- Os técnicos do INEM alertam que a “pool” anunciada de quarenta ambulâncias para doentes críticos representa uma redução de cerca de cinquenta meios face ao dispositivo existente.
- Segundo a Comissão de Trabalhadores do INEM e o Sindicato dos Técnicos de Emergência Pré-Hospitalar (STEPH), as informações veiculadas pelo jornal Sol são enganosas e podem induzir a opinião pública em erro.
- O STEPH afirma que a pool de quarenta ambulâncias equivaleria à retirada de cinquenta e seis ambulâncias de emergência médica do INEM, transformando-as em apenas quarenta e uma para transporte inter-hospitalar, o que reduz a capacidade de socorro.
- A Comissão de Trabalhadores diz que não é privatização formal, mas retirada progressiva de competências e de meios, fragilizando profissionais e abrindo espaço para entidades privadas ocuparem o que o Estado deixa de assegurar.
- Embora se mantenha o total de noventa veículos (quarenta e quatro VMER e quarenta e seis SIV), técnicos afirmam que há perda de capacidade de transporte de doentes e questionam a comparação entre meios com e sem médico. Também apontam dificuldades legais e operacionais na via de recorrer ao setor privado para casos menos graves.
Os técnicos de emergência e o INEM alertam para uma redução de meios na resposta a emergências. A anunciada pool de 40 ambulâncias para doentes críticos representa menos 50 unidades face ao dispositivo atual.
A Comissão de Trabalhadores do INEM e o STEPH consideram que as informações divulgadas pelo jornal Sol são enganosas e suscetíveis de induzir em erro a opinião pública. Alega-se que a medida implica retirada de 56 ambulâncias da emergência pré-hospitalar.
Segundo o STEPH, a criação da pool de 40 ambulâncias transforma 56 veículos em 39 unidades para transporte inter-hospitalar, reduzindo drasticamente a capacidade de socorro à população.

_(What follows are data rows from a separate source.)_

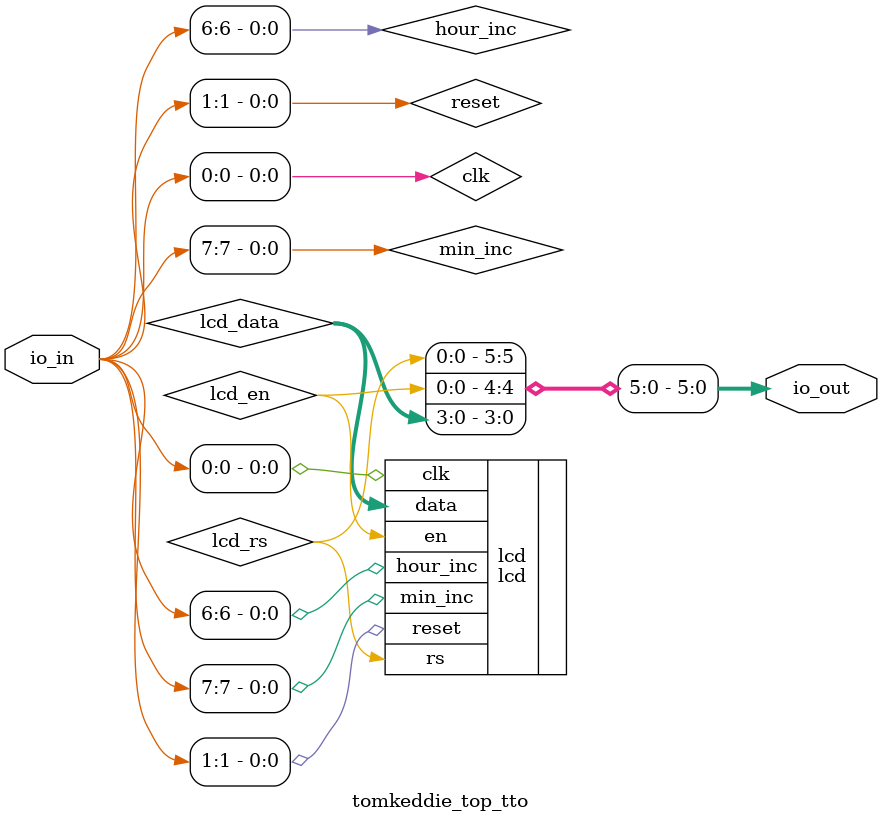
<source format=v>
`default_nettype none

module tomkeddie_top_tto
  #(parameter CLOCK_RATE=1000)
  (
   input [7:0]  io_in,
   output [7:0] io_out
   );
  
  wire                      clk   = io_in[0];
  wire                      reset = io_in[1];
  wire                      hour_inc = io_in[6];
  wire                      min_inc  = io_in[7];
  wire                      lcd_en;
  wire                      lcd_rs;
  wire               [3:0]  lcd_data;

  assign io_out[0] = lcd_data[0];
  assign io_out[1] = lcd_data[1];
  assign io_out[2] = lcd_data[2];
  assign io_out[3] = lcd_data[3];
  assign io_out[4] = lcd_en;
  assign io_out[5] = lcd_rs;

  // instatiate lcd
  lcd lcd(.clk(clk), .reset(reset), .hour_inc(hour_inc), .min_inc(min_inc), .en(lcd_en), .rs(lcd_rs), .data(lcd_data));
  
endmodule

</source>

A comissão de trabalhadores denuncia fragilização dos profissionais.
A nota dos trabalhadores do INEM sustenta que não é uma privatização formal, mas uma retirada progressiva de competências e meios próprios, abrindo espaço para a intervenção de entidades privadas. Alega-se desvio de funções do Estado.

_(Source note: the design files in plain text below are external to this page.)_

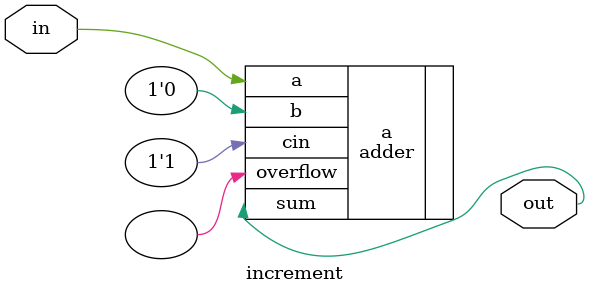
<source format=sv>
module increment #(parameter WIDTH=1) (out, in);
	output logic [WIDTH-1:0] out;
	input logic [WIDTH-1:0] in;
	
	adder #(WIDTH) a(.sum(out), .overflow( ), .a(in), .b({WIDTH{1'b0}}), .cin(1'b1));
endmodule 
</source>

Regras e impactos operacionais
O STEPH aponta que, apesar de existirem 90 veículos no total (44 VMER e 46 SIV), perde-se capacidade de transporte de doentes em algumas regiões. Considera-se grave a diferença entre meios médicos e não médicos.

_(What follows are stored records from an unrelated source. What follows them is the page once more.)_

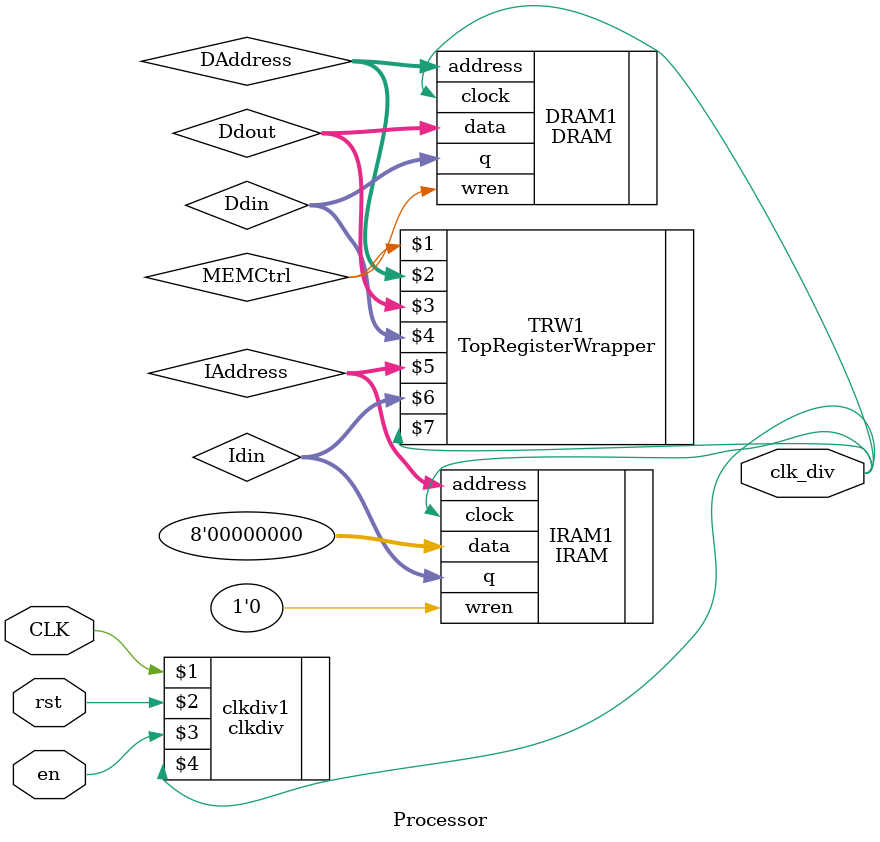
<source format=v>
`include "define.v"
 

  module Processor(CLK,rst,en,clk_div);


  wire  MEMCtrl;

  wire [7:0] DAddress,Ddout,IAddress;

  wire [7:0] Ddin,Idin;
  //wire clk_div;

  input CLK,rst,en;
  output clk_div;
 
  clkdiv clkdiv1(CLK,rst,en,clk_div);
  TopRegisterWrapper TRW1(MEMCtrl,DAddress,Ddout,Ddin,IAddress,Idin,clk_div);
 

  IRAM IRAM1(

	.address(IAddress),

	.clock(clk_div),

	.data(8'd0),

	.wren(1'b0),

	.q(Idin));

	

	DRAM DRAM1(

	.address(DAddress),

	.clock(clk_div),

	.data(Ddout),

	.wren(MEMCtrl),

	.q(Ddin));

  


  endmodule


</source>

Ainda é questionada a meta de responder em tempos inferiores a oito minutos, objetivo que não tem sido atingido desde a implementação há cerca de seis meses. Salienta-se que tal tempo não depende apenas de decreto.
O potencial recurso ao setor privado para casos menos graves com espera até 120 minutos é visto com cautela. Alertam para concursos públicos, custos, e benefícios fiscais que podem aumentar encargos públicos.
Outras restrições apontadas dizem respeito à legislação que impede o transporte de doentes urgentes em ambulâncias sem dispositivos sonoros e luminosos, bem como o uso apenas de Postos de Emergência Médica formalmente constituídos.
Repercussões e críticas
Profissionais associam-se aos alertas de ex-presidentes do INEM sobre as alterações no SIEM, citando preocupações técnicas e operacionais. A carta publicada no Expresso destaca o risco de fragmentação do sistema.